Cuando en octubre de 1931 afirmaba el todavía ministro de la Guerra y futuro Presidente de la República Manuel Azaña que “España ha dejado de ser católica”, no se trataba de una reflexión sobre el sentimiento religioso en la sociedad, sino más bien de una opinión vertida desde la nueva coyuntura política e institucional. Tras siglos de indisoluble matrimonio entre Iglesia y Estado, una Constitución laica abría las puertas de una era, marcada por la separación entre lo civil y lo religioso. Y que, como se vio, acabó terminando en fratricida y sanguinaria guerra civil.
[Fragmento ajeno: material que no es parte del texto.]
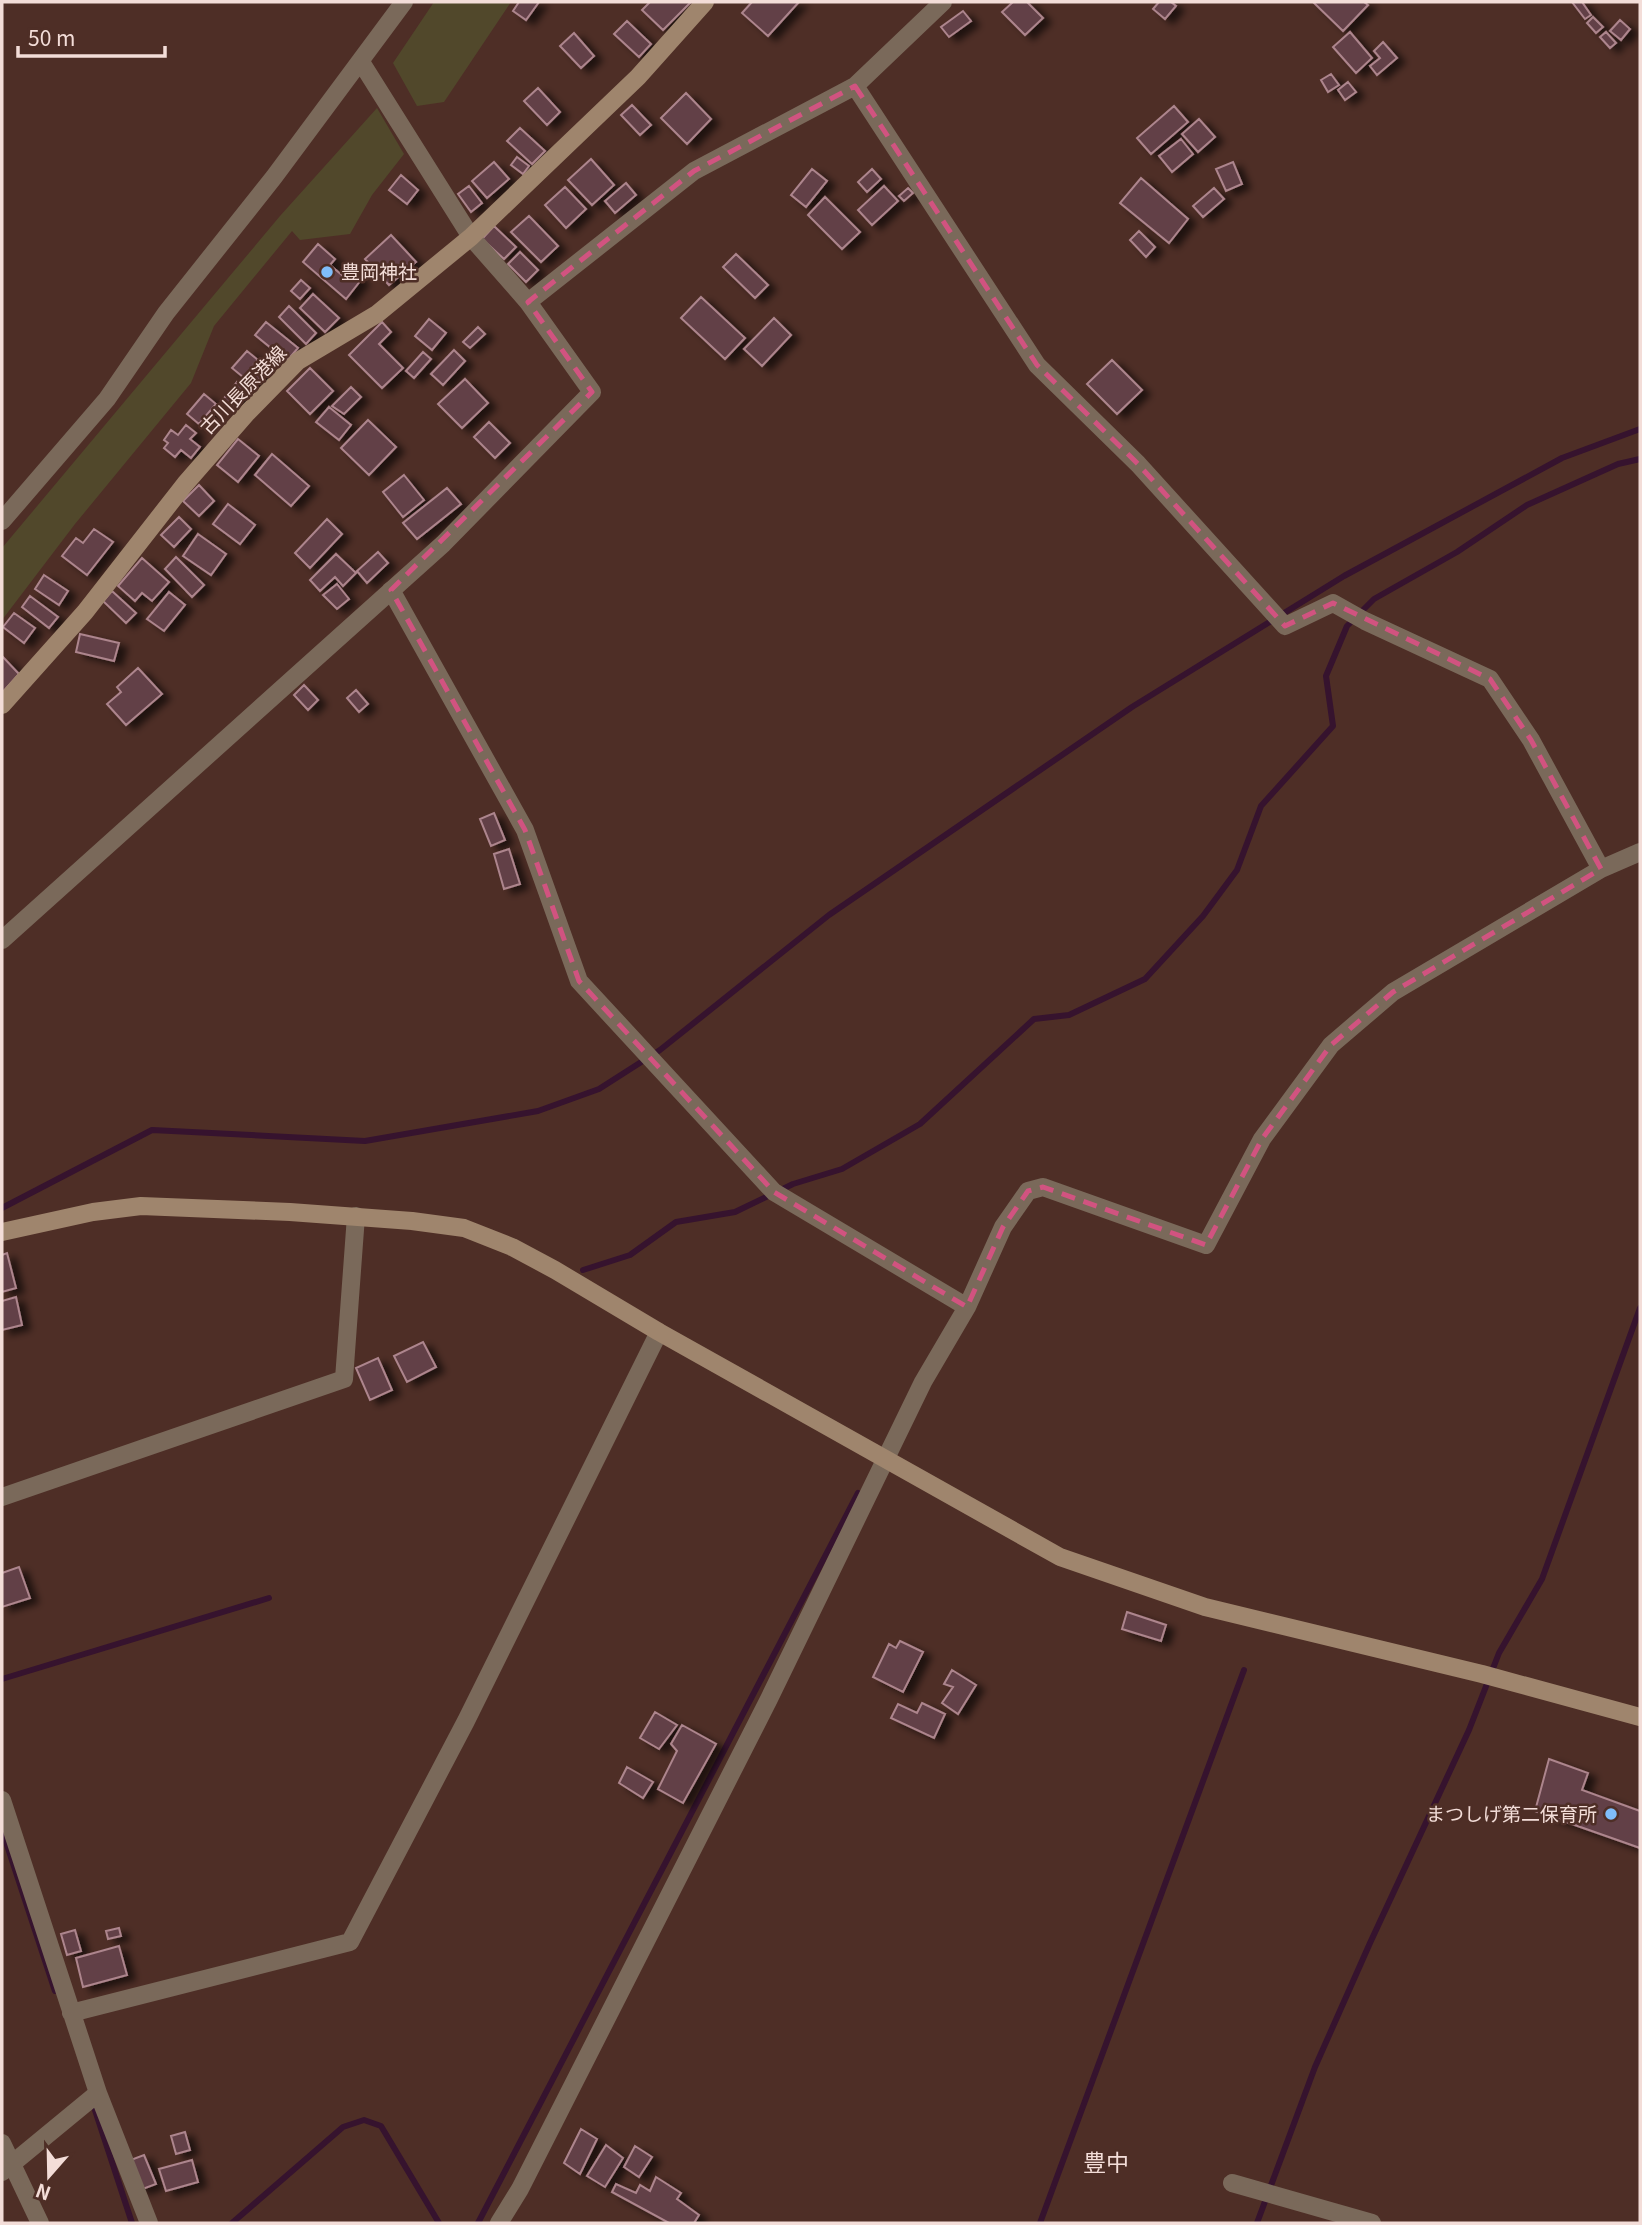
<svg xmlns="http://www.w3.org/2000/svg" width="1642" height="2225" viewBox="0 0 1642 2225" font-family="Georgia,'Noto Sans JP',serif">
  <defs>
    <filter id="shadow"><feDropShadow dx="8" dy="4.5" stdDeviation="3.5" flood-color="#0009"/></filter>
  </defs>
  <rect width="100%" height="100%" fill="#4e2e26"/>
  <path fill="#51482b" d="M434,2H511L444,102L417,106L393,63Z
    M377,108L404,154L372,195L350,234L300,240L292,231L214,326L191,383L75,524L2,620V548L280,216Z"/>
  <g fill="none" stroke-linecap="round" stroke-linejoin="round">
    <path stroke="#36132e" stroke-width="6" d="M2,1208L152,1130L365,1141L538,1111L599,1089L660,1050L829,915L1132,707L1344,576L1562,458L1640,429
      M583,1270L630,1255L676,1222L735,1212L793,1184L842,1169L920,1124L1034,1019L1069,1015L1145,979L1203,916L1237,870L1261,806L1333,726L1326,676L1347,626L1374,599L1457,552L1527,505L1618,464L1640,459
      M2,1679L269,1598
      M2,1830L55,1991
      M93,2104L132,2223
      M232,2223L343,2127L364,2120L381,2126L439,2223
      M478,2223L858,1493
      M1040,2223L1244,1670
      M1257,2223L1315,2067L1370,1943L1469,1730L1499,1653L1542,1579L1640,1308"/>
  </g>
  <path fill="#624047" stroke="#ad858d" stroke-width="2" filter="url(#shadow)" d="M519,2H539L526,20L513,11Z
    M650,2H691L663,30L642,10Z
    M752,2H799L768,36L742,13Z
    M1013,2H1027L1043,18L1025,35L1002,12Z
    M1159,2H1171L1176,6L1165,19L1153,9Z
    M1313,2H1364L1368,5L1343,31Z
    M1572,2H1582L1591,15L1585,19Z
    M963,11L971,21L949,37L941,27Z
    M1593,17L1603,27L1596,33L1587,23Z
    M1620,20L1630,29L1621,40L1610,31Z
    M627,21L651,44L639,57L614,34Z
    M1350,32L1372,58L1356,73L1333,47Z
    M1606,32L1616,43L1610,48L1600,37Z
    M574,33L594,56L581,68L560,46Z
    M1383,42L1397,58L1377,75L1370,66L1380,58L1374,51Z
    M1331,74L1339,85L1328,92L1321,80Z
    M1348,82L1356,92L1345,100L1338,90Z
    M538,88L560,112L547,125L524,101Z
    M686,93L711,119L687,144L661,118Z
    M632,105L651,125L640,135L621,115Z
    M1174,106L1188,122L1151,154L1137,138Z
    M1199,119L1215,137L1198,152L1182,134Z
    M520,128L545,151L532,164L507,141Z
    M1181,139L1193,154L1172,172L1159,156Z
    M517,157L529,166L523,174L511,165Z
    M591,159L614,185L592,205L568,180Z
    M494,162L509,179L487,198L472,181Z
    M1233,162L1242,184L1226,191L1216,169Z
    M812,169L827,181L806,207L791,195Z
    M872,169L881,179L867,192L858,182Z
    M401,175L418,190L407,204L389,190Z
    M1141,178L1188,219L1169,243L1120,203Z
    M626,183L636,195L615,213L605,201Z
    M469,186L482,203L471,212L458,194Z
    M884,186L898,201L872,225L858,210Z
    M565,187L586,209L566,228L545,205Z
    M908,188L913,193L904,201L899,196Z
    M1214,188L1224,199L1203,217L1193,206Z
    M825,197L860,232L842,249L808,215Z
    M529,216L558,246L541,262L511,232Z
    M494,226L516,247L504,259L482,239Z
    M1139,231L1155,247L1146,257L1130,240Z
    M391,235L416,262L389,285L365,259Z
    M318,244L335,259L330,265L343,276L348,269L361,280L346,299L303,262Z
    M520,252L538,270L526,282L508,264Z
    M736,254L768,285L755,298L723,267Z
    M301,280L310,288L300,299L291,291Z
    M313,294L339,318L325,332L300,308Z
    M701,297L745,338L725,359L681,318Z
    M289,306L316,333L306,344L279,317Z
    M774,318L791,335L762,366L744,349Z
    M429,319L446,333L432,350L415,336Z
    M266,322L298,348L287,361L255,335Z
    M382,322L391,332L379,344L403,368L382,388L349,355Z
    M478,327L485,334L470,348L463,342Z
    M454,350L465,361L443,385L431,374Z
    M247,351L258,360L254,364L265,373L254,386L232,368Z
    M423,352L431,359L414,378L406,371Z
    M1112,360L1142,390L1117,414L1087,384Z
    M310,368L333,391L310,414L287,391Z
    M465,379L488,403L462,428L438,404Z
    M237,382L249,392L234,412L221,402Z
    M351,387L361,397L344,414L332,406Z
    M204,394L216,404L199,424L187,414Z
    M329,407L351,425L339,440L316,422Z
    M368,420L396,447L369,475L341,448Z
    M489,422L510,443L495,458L474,437Z
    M186,425L196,433L190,439L200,447L191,458L181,450L175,457L164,448L168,443L164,440L171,430L178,435Z
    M238,439L259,456L238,482L217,465Z
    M272,454L309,486L291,506L255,475Z
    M404,475L424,500L403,517L383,492Z
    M199,485L214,501L199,516L183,501Z
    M447,488L461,504L417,539L403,523Z
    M228,504L255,525L240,544L213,524Z
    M179,517L191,529L174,547L161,535Z
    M327,519L342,534L310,568L295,553Z
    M94,529L113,542L87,575L62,556L76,538L83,543Z
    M198,534L226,554L211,575L183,556Z
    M378,552L388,563L367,583L357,571Z
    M336,554L356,573L343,586L335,577L320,591L310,580Z
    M176,557L204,585L192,597L165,569Z
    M142,558L169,582L152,601L142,593L135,601L118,586Z
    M44,575L68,591L59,605L35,589Z
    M337,584L349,599L337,609L323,595Z
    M112,591L136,613L126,623L103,601Z
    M169,592L185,605L164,631L147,619Z
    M30,596L58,617L49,628L22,607Z
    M14,613L35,628L24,643L3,627Z
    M80,634L119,643L114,661L76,652Z
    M2,656L19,674L2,693Z
    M138,668L162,694L126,725L107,704L121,692L117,687Z
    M304,685L318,700L308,710L294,695Z
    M356,690L368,704L359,712L347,698Z
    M494,813L505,840L491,846L480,819Z
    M509,849L520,884L504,889L494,854Z
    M7,1253L16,1288L2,1292V1255Z
    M16,1297L22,1325L2,1330V1301Z
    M423,1342L436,1367L407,1382L394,1356Z
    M378,1358L392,1390L370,1400L356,1368Z
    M19,1567L30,1598L2,1607V1573Z
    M1127,1612L1166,1625L1161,1641L1122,1629Z
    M900,1641L923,1652L903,1692L873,1677L889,1644L896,1648Z
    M952,1670L976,1685L958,1714L942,1703L953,1687L944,1684Z
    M922,1703L945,1714L934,1738L891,1718L898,1704L917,1713Z
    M655,1712L677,1725L659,1749L640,1738Z
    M682,1725L716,1744L683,1803L658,1789L677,1751L671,1744Z
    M1549,1759L1588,1773L1582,1790L1640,1811V1848L1535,1811Z
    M627,1767L653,1782L643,1798L619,1783Z
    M119,1928L121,1936L108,1939L106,1931Z
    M75,1930L81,1951L67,1955L61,1934Z
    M119,1946L127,1975L83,1987L76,1958Z
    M581,2129L597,2139L580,2174L564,2163Z
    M185,2132L190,2150L176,2154L171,2136Z
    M606,2145L623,2158L605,2187L587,2176Z
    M635,2146L652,2157L639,2177L624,2167Z
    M144,2155L156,2184L140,2190L128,2161Z
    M192,2160L198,2182L166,2191L159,2169Z
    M656,2177L681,2193L677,2199L699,2215L694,2223H669L612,2192L616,2184L636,2193L640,2185L650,2191Z"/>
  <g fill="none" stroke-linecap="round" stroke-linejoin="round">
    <path stroke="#7a695a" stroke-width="18" d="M855,86L1037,365L1138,464L1285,626L1333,603L1365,621L1490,679L1531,740L1601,869
      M528,302L694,171L855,86L943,2
      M2,521L107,399L166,313L274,177L404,2
      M391,590L525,830L579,981L774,1192L967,1307
      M2,940L443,544L592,392L528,302L471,237L361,62
      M2,1497L344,1379L356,1216
      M2,1800L98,2093L149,2223
      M71,2013L350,1942L466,1721L659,1332
      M2,2143L40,2223
      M2,2172L98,2093
      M1232,2183L1372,2223
      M499,2223L520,2189L769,1699L923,1382L967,1307L1003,1227L1028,1191L1043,1187L1206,1245L1262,1139L1331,1045L1393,992L1601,869L1640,852"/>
    <path stroke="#9f856d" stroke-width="18" d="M2,705L85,612L185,484L246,414L298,361L377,314L471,237L638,77L705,2
      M2,1232L93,1212L141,1206L290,1212L412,1221L464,1228L512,1247L555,1270L659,1332L1060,1557L1205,1607L1482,1674L1640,1717"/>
  </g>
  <path fill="none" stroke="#d15380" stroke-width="5" stroke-dasharray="14 9" stroke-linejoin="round" d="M855,86L1037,365L1138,464L1285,626L1333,603L1490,679L1531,740L1601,869L1393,992L1331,1045L1262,1139L1206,1245L1043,1187L1028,1191L1003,1227L967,1307L774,1192L579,981L525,830L391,590L592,392L528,302L694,171Z"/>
  <g fill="#7fbdfa" stroke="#4e2e26" stroke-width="2.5">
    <circle cx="327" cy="272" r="7"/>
    <circle cx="1611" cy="1814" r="7"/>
  </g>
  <g text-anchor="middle" stroke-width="5" stroke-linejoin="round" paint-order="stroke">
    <g font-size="19" fill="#f3ddd8" stroke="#4e2e26" text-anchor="start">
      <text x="341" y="279">豊岡神社</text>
      <text x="1597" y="1821" text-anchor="end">まつしげ第二保育所</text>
    </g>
    <g font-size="19" fill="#f3ddd8" stroke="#4e2e26">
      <text transform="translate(243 390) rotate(-46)" y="7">古川長原港線</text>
    </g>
    <g font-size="23" fill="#f3ddd8" stroke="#4e2e26">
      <text x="1106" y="2171">豊中</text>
    </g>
  </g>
  <rect width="1642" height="2225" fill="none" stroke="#f3ddd8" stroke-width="7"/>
  <g transform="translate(49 2176) rotate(200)" stroke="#4e2e26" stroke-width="5" paint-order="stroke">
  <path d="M0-5L12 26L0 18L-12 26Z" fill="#f3ddd8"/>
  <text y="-10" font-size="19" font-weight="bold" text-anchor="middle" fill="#f3ddd8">N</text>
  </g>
  <path d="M18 46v10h147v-10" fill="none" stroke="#f3ddd8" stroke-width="3.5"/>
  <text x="28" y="46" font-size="21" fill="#f3ddd8" stroke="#4e2e26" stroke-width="5" paint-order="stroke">50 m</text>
</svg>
Setenta años más tarde la situación es bien diferente. La España profundamente católica ha dejado de serlo. El número de creyentes disminuye y la práctica religiosa se hace cada vez más minoritaria, especialmente entre los más jóvenes. Las cifras son a todas luces alarmantes. Las iglesias, medio vacías; los confesionarios, sin penitentes; los seminarios, cada vez con menos aspirantes al sacerdocio.
Esa es la realidad actual de nuestro país. Las abundantes y bellísimas parroquias y catedrales que se desperdigan por nuestra geografía nos hablan de una fe milenaria, arraigada y profunda, en la Historia de España. En menos de cincuenta años, esa fe popular ha ido diluyéndose en la medida que las libertades han ido permitiendo una mayor dispersión de las creencias y relegando la profesión de fe al ámbito privado.
Pero también vemos como la pulsión generalizada de la opinión juvenil es que “la Iglesia no vive de acuerdo con los tiempos” y que, por tanto, “debe actualizarse” en cuestiones morales. Partiendo de la base de que, como institución fundada por el Hijo de Dios, ha de guardar un depósito de tradiciones y un magisterio perdurable en el tiempo, la modernización debe ser, y es, relativa. Podrán actualizarse los medios, no el fondo; el continente, jamás el contenido. Los jóvenes españoles parecen alejarse de esta visión, pues la modernidad arrastra, impetuosa, a toda aquella opinión que no se adhiere a ella, las critica con salvaje agresividad hasta hacerla ‘desaparecer’.
Pese a esta situación crítica, numerosos movimientos eclesiales han sabido conectar con la juventud, y así, por ejemplo, el Camino Neocatecumenal de Kiko Argüello es capaz de llenar estadios y organizar grandes manifestaciones, cargadas de profunda convicción y piedad cristiana. El mensaje de Jesucristo sigue estando de actualidad. Así lo afirman los últimos Papas y así lo corrobora la presencia multitudinaria en las Jornadas Mundiales de la Juventud. El mundo moderno sigue necesitando valores trascendentes, pues en palabras del Santo Padre Juan Pablo II “El esplendor de la verdad brilla en todas las obras del Creador”.
Tarea ardua sin duda será para la Iglesia del siglo XXI comunicar su mensaje, propagarlo por los cinco continentes y enlazar así, como siempre, la trayectoria milenaria de su pasado espiritual y fascinante, con el apasionante futuro cargado de peligros, temores y dudas, pero también de fe, alegría y esperanza. Los jóvenes católicos de España procuraremos ser los centinelas y los apóstoles de ese mañana.